DeepSeek, the Chinese company specializing in artificial intelligence, has taken a further step in the development of technological tools to optimize the processing of data in large volumes. Its new proposal is Fire-Flyer File System (3FS), a parallel file system designed to improve efficiency in AI model training and inference tasks.
Data storage and access are crucial aspects in artificial intelligence environments, especially when handling large data sets and requiring fast information transfer. Traditional systems do not always meet current demands and, in this context, DeepSeek has developed 3FS as a scalable and high-performance solution.
Key Features of Fire-Flyer File System
3FS is a Linux-based distributed file system optimized for use in high-performance computing (HPC) and artificial intelligence environments. Its design enables efficient storage management, minimizing latency and improving data access.

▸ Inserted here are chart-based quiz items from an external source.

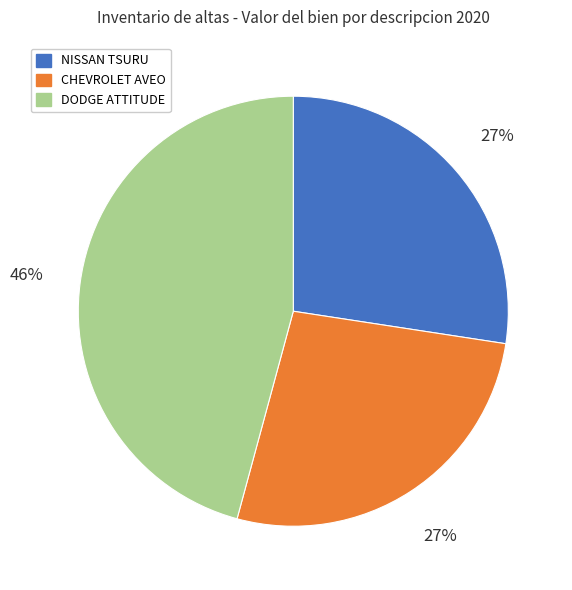

Does any single category account for the majority?

No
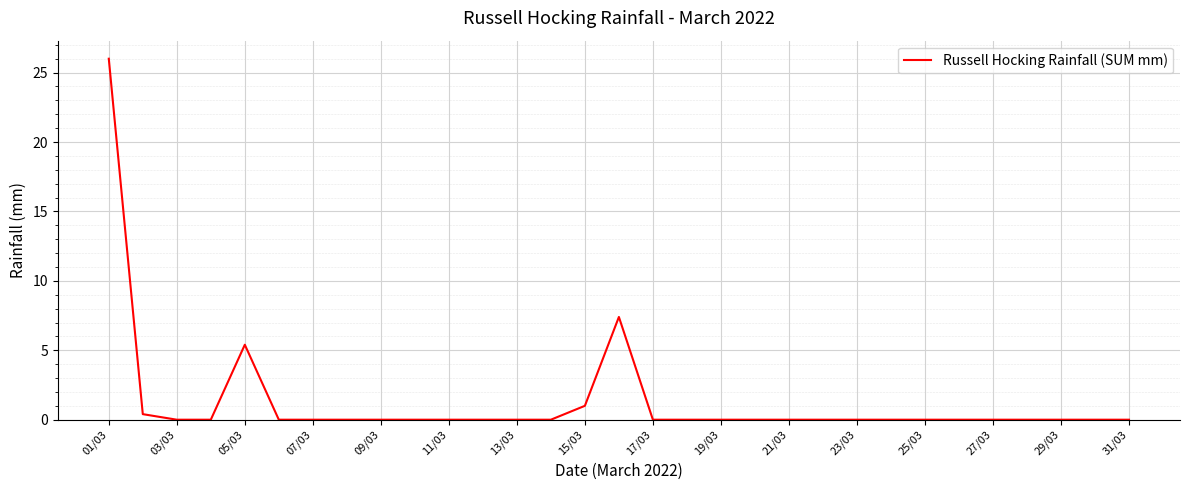

What is the greatest value displayed?

26.0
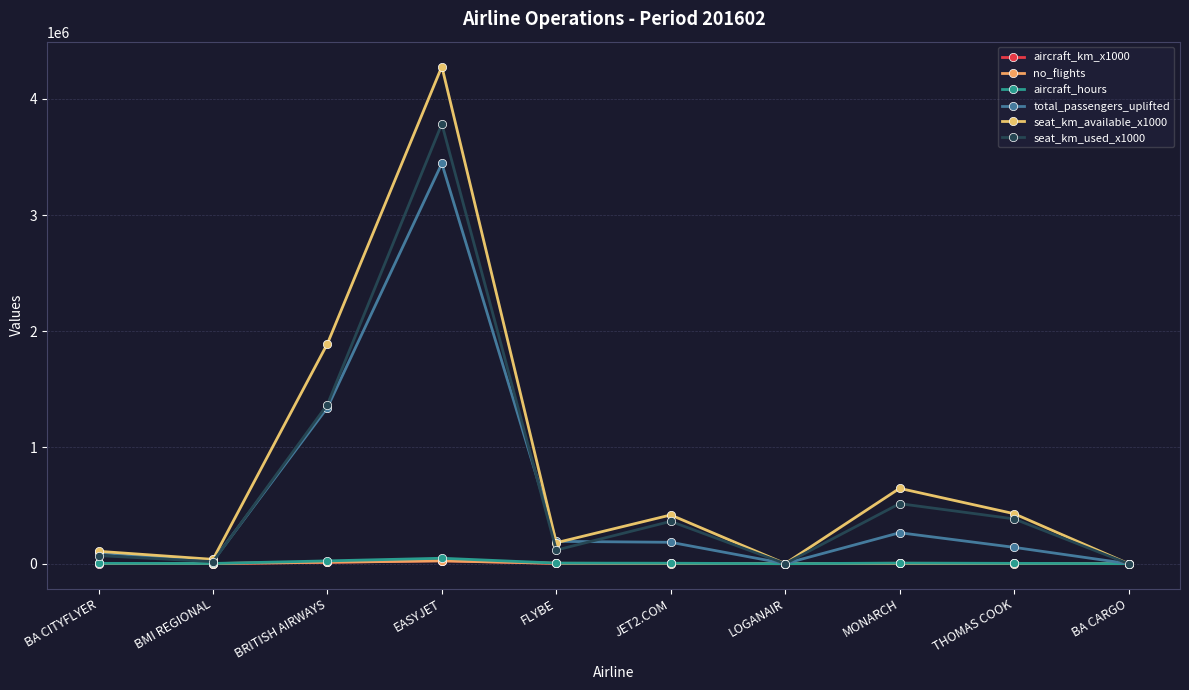

How many lines are shown in the chart?

6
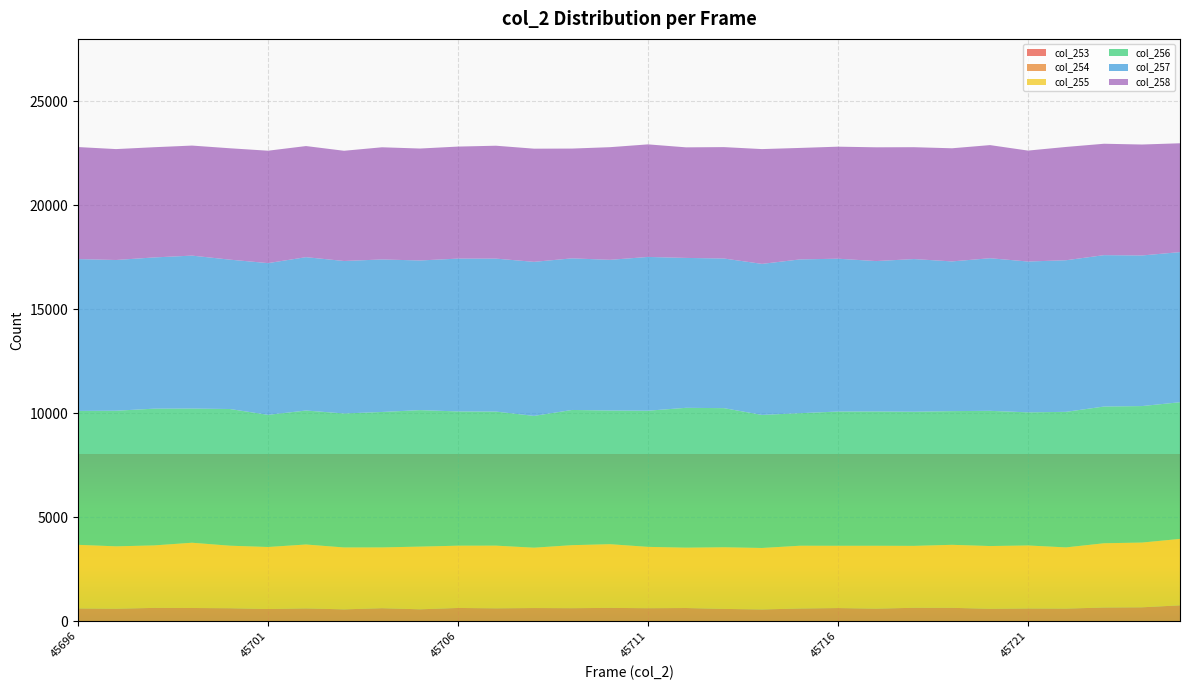

Reading left to right, what are all the values shown in this chart?

col_253: 3	3	1	2	3	1	2	5	3	1	2	1	3	2	1	3	2	6	1	3	2	3	1	2	3	4	2	3	6	3
col_254: 604	590	633	627	614	578	607	558	616	565	629	612	624	618	633	616	626	579	558	601	624	594	638	635	587	601	597	649	656	754
col_255: 3060	3002	3005	3139	3008	2984	3074	2978	2924	3016	2995	3015	2903	3031	3064	2950	2903	2965	2957	3020	2995	3025	2978	3031	3019	3031	2945	3091	3114	3195
col_256: 6440	6522	6577	6454	6574	6356	6444	6444	6514	6564	6457	6448	6338	6503	6429	6549	6726	6691	6399	6375	6457	6460	6452	6430	6503	6403	6519	6576	6565	6574
col_257: 7303	7249	7273	7355	7183	7297	7375	7333	7335	7197	7350	7356	7409	7291	7247	7395	7209	7196	7264	7395	7350	7232	7342	7200	7339	7254	7291	7280	7243	7219
col_258: 5388	5334	5301	5292	5357	5406	5344	5301	5395	5384	5388	5430	5443	5280	5418	5414	5318	5358	5521	5362	5388	5472	5380	5441	5441	5335	5449	5358	5336	5235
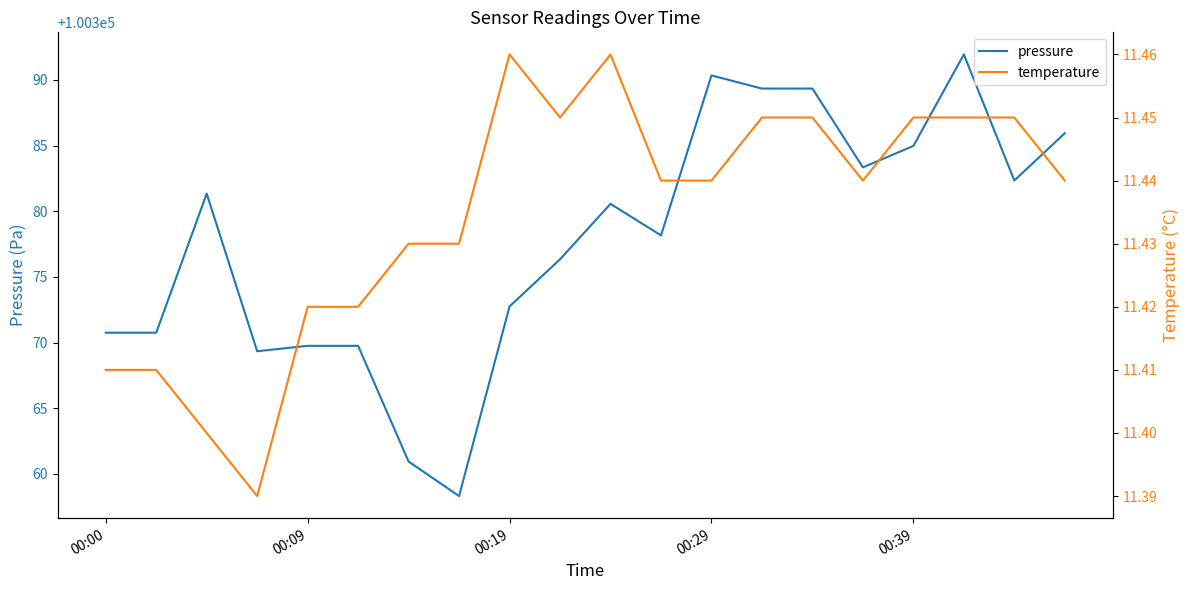

What is the average value of the pressure series?

100377.8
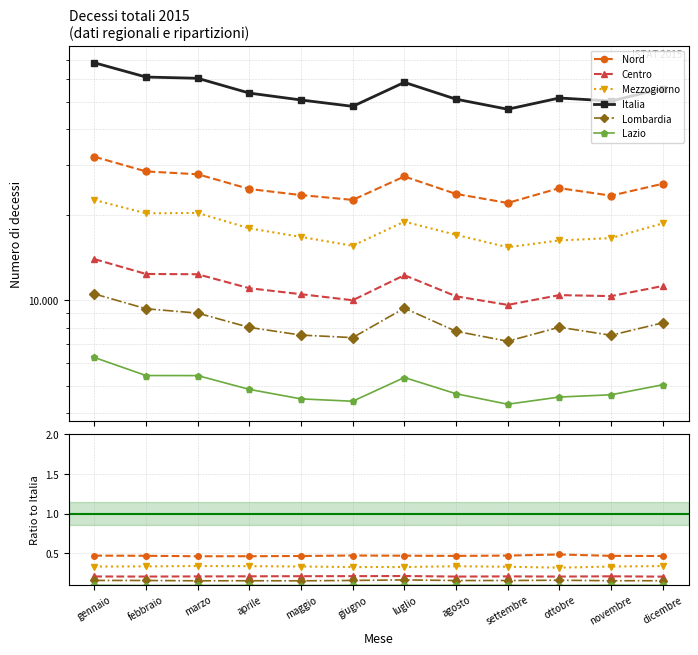

What position from the right is luglio?

6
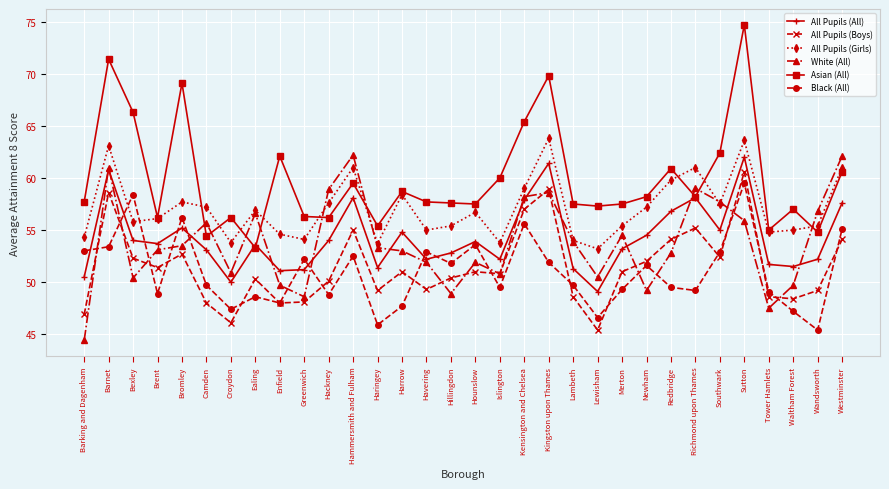

What is the spread (max minus min) of values at Bexley?

15.9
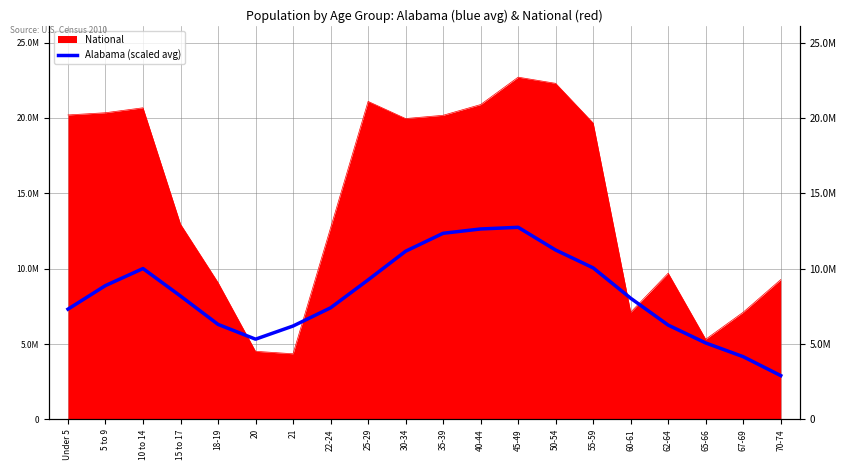

What is the label of the 6th point from the left?

20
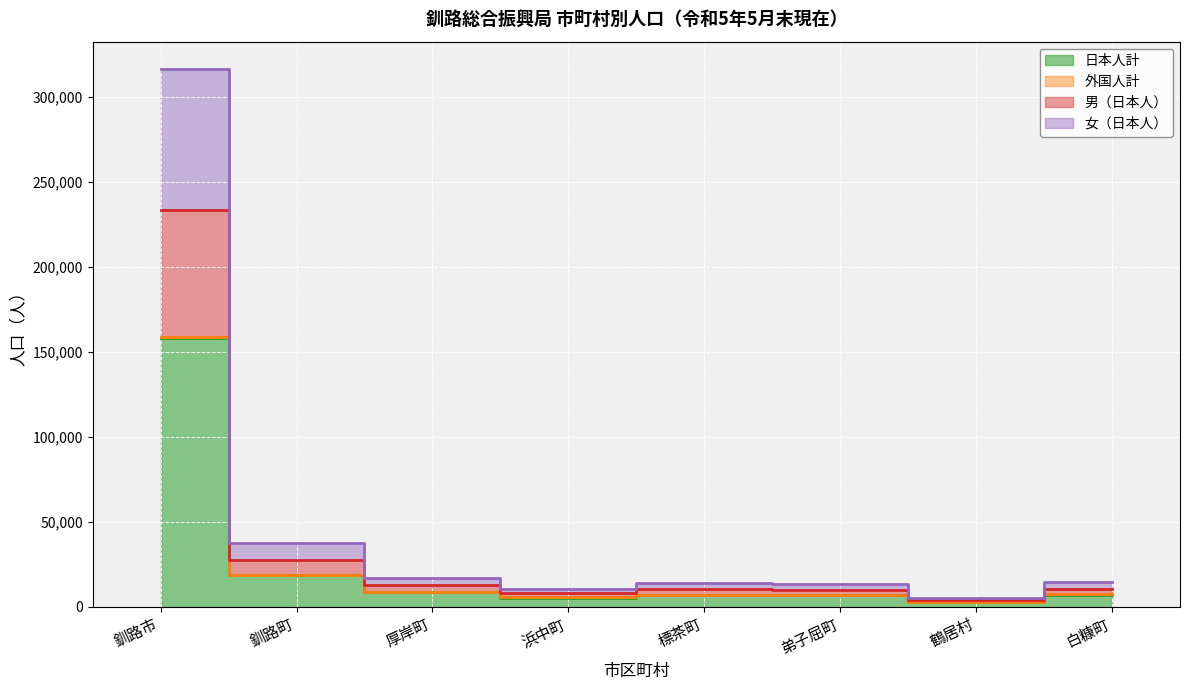

What is the label of the 7th point from the left?

鶴居村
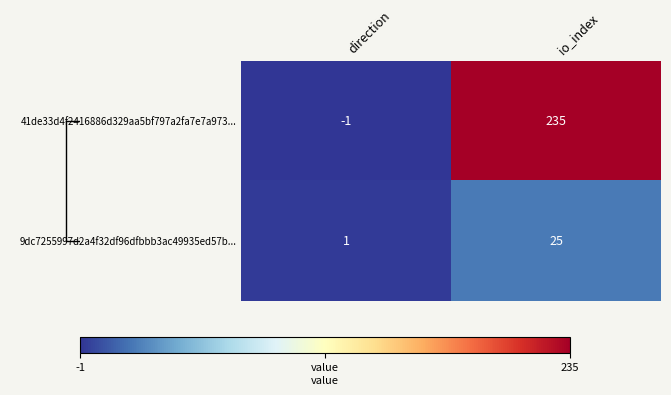

What value does the 41de33d4f2416886d329aa5bf797a2fa7e7a973... series have at io_index, to the nearest 5?

235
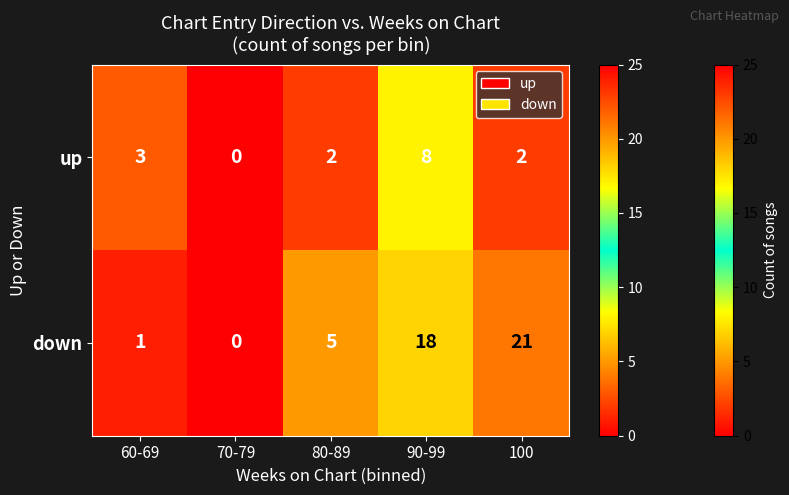

Rank the series at 80-89 from highest to lowest value.

down, up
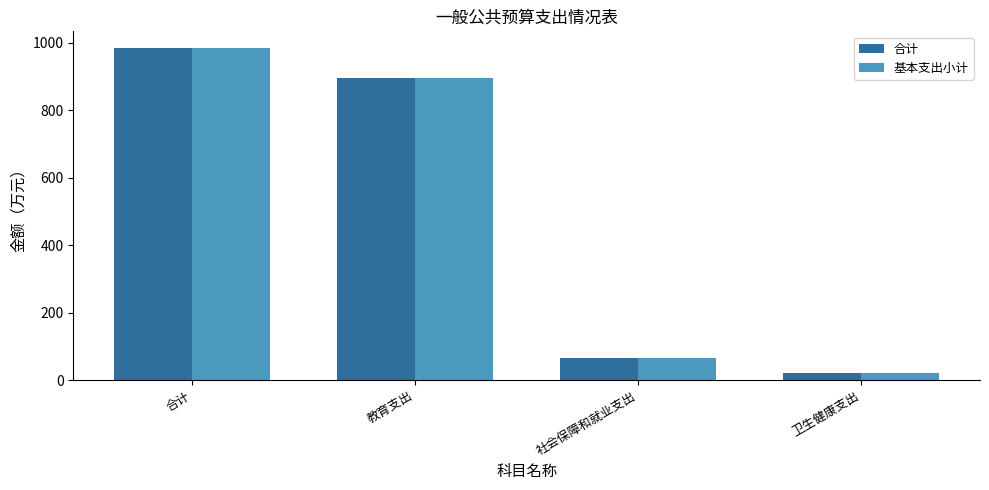

At which label does 基本支出小计 reach its peak?

合计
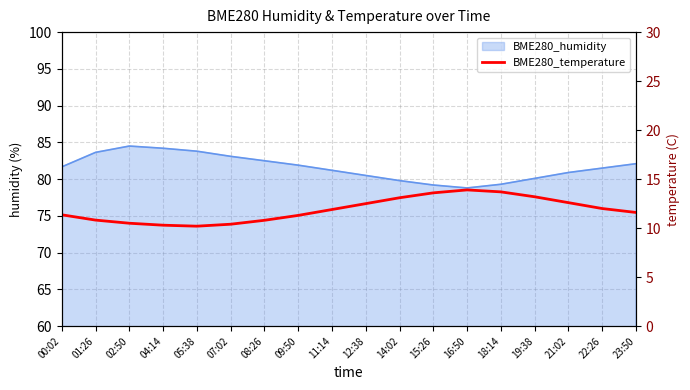

Does the chart have visible grid lines?

Yes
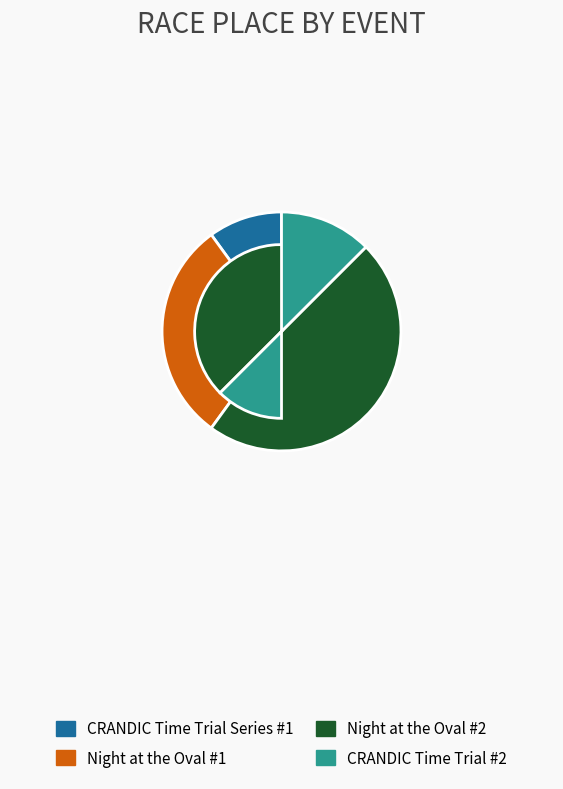

Rank the categories by value from highest to lowest.

Night at the Oval #2, Night at the Oval #1, CRANDIC Time Trial #2, CRANDIC Time Trial Series #1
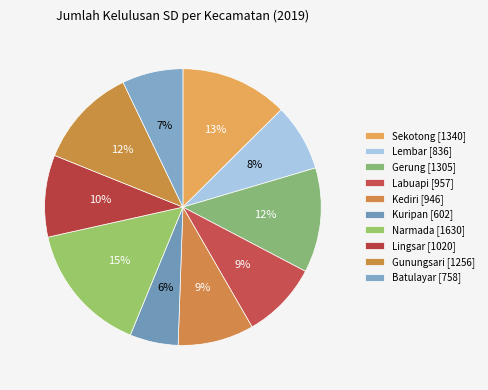

Which slice is the smallest?

Kuripan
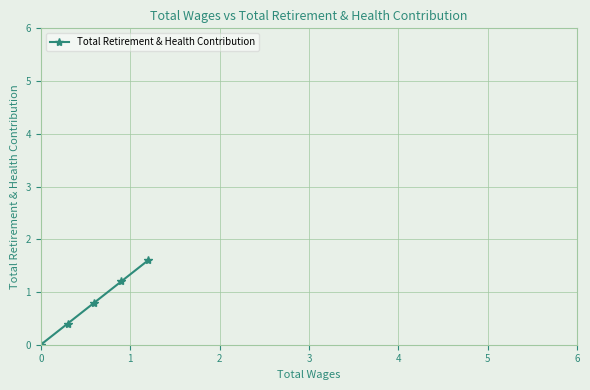

Reading left to right, list all the values displayed in this chart.

0.0	0.4	0.8	1.2	1.6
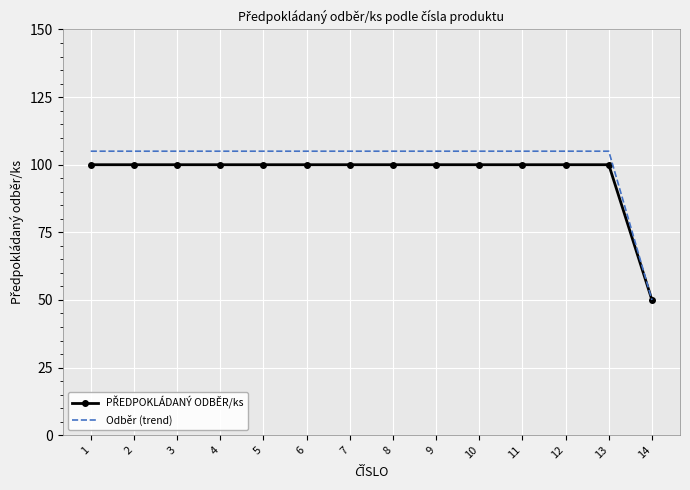

Which series has the largest total across all categories?

Odběr (trend)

- Optimization for modern hardware: 3FS takes full advantage of the performance of SSDs and RDMA networks, enabling read speeds of up to 6.6 TiB/s in 180-node cluster configurations.
- Parallel architecture: Its distributed design facilitates system expansion without compromising stability or access speed.
- Based on FUSE: This allows the system to run in user space without having to modify the Linux kernel, facilitating its implementation and compatibility with various distributions.
- Focus on reading speed: Prioritizing random reading over caching, which is crucial in AI models that require immediate access to large volumes of data.
A system tested in real environments
DeepSeek has been using 3FS on its own servers since 2019, allowing it to hone its performance in real-world situations. In recent tests, the system managed to 3.66 TiB/min in data sorting benchmarks and over 40 GiB/s per node for KVCache lookup tasks.
In addition, this system has been used in the company's Fire-Flyer 2 cluster, where it has allowed it to achieve performances similar to those of high-end servers such as the NVIDIA DGX-A100, but at a significantly lower cost. According to the data presented by the company, they achieved the 80% of the performance of a DGX-A100 with 50% of its cost and 60% of its energy consumption.
A boost to the open source ecosystem
One of the most striking aspects of this release is that DeepSeek has decided to release the 3FS code under the MIT license, which allows the developer community to access, modify and adapt the system according to their own needs. This openness strategy is part of the company's Open Source Week initiative, where they have released other AI-related projects.
The Fire-Flyer File System code is available on GitHub, making it easier for researchers and companies to adopt them, looking to optimize their workflows in artificial intelligence and high-performance computing.
The emergence of 3FS on the distributed file system landscape provides an alternative to existing solutions such as Ceph, which in benchmark tests achieved just 1.1 TiB/s read throughput on smaller configurations.
With this launch, DeepSeek demonstrates its commitment to technological innovation applied to artificial intelligence. By offering an efficient and accessible storage system, the company strengthens its position in the sector and provides key tools for the development of new machine learning and advanced computing models.